### Work instructions
a) From the patent excerpt, quote the stretch from "[0054] Excitation of" through "an excitation wavelength)." word for word.
b) Rewrite the paragraph of the patent excerpt beginning "Accordingly, the disclosure is useful" as a short bulleted list that keeps its main facts.
c) According to the patent excerpt, what range of wavelengths does light in the visible spectrum contain?

Accordingly, the disclosure is useful in Homeland Security and the
military for detection of analytes. In one embodiment, the
disclosure provides kits for monitoring military personnel in a war
situation where they may be exposed to toxins. The nanostructures
are administered or contacted with the subject prior to potential
exposure. The subjects can then be monitored at set intervals using
a detection device.
[0054] Excitation of the nanostructures of the disclosure is
performed by contacting the nanostructure with appropriate
electromagnetic radiation (e.g., an excitation wavelength).
Wavelengths in the visible spectrum comprise light radiation that
contains wavelengths from approximately 360 nm to approximately 800
nm. Ultraviolet radiation comprises wavelengths less than that of
visible light, but greater than that of X-rays, and the term
"infrared spectrum" refers to radiation with wavelengths of greater
800 nm. Typically, the desired wavelength can be provided through
standard laser and electromagnetic radiation techniques.

### Supplied material
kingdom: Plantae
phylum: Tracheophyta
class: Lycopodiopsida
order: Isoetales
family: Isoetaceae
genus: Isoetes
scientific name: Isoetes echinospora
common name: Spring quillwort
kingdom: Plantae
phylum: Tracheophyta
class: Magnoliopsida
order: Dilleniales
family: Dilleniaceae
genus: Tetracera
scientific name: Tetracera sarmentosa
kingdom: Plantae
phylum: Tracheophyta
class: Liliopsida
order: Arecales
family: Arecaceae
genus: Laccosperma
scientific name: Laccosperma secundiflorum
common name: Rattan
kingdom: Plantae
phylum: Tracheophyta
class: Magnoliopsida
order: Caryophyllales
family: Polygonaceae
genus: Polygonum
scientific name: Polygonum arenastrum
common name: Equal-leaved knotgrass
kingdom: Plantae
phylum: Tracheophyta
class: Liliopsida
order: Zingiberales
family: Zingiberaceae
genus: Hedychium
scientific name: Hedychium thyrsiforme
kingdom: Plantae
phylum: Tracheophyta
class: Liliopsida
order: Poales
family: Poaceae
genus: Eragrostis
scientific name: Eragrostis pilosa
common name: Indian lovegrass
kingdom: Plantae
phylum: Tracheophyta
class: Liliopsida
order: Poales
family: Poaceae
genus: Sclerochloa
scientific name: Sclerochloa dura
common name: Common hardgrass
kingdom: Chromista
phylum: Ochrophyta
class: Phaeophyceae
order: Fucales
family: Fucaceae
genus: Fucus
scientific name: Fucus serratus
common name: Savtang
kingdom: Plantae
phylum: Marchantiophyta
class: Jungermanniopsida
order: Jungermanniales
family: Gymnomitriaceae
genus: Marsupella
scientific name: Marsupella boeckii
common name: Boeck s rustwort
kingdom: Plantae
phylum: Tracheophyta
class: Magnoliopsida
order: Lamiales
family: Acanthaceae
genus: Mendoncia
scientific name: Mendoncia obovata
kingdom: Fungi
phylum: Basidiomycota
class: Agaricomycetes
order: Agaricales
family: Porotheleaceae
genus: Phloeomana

### Replies
a)
[0054] Excitation of the nanostructures of the disclosure is
performed by contacting the nanostructure with appropriate
electromagnetic radiation (e.g., an excitation wavelength).

b)
- The disclosure is useful in Homeland Security and the military for detecting analytes.
- One embodiment provides kits for monitoring military personnel in a war situation where they may be exposed to toxins.
- The nanostructures are administered to or contacted with the subject before potential exposure.
- The subjects are then monitored at set intervals using a detection device.

c) From approximately 360 nm to approximately 800 nm.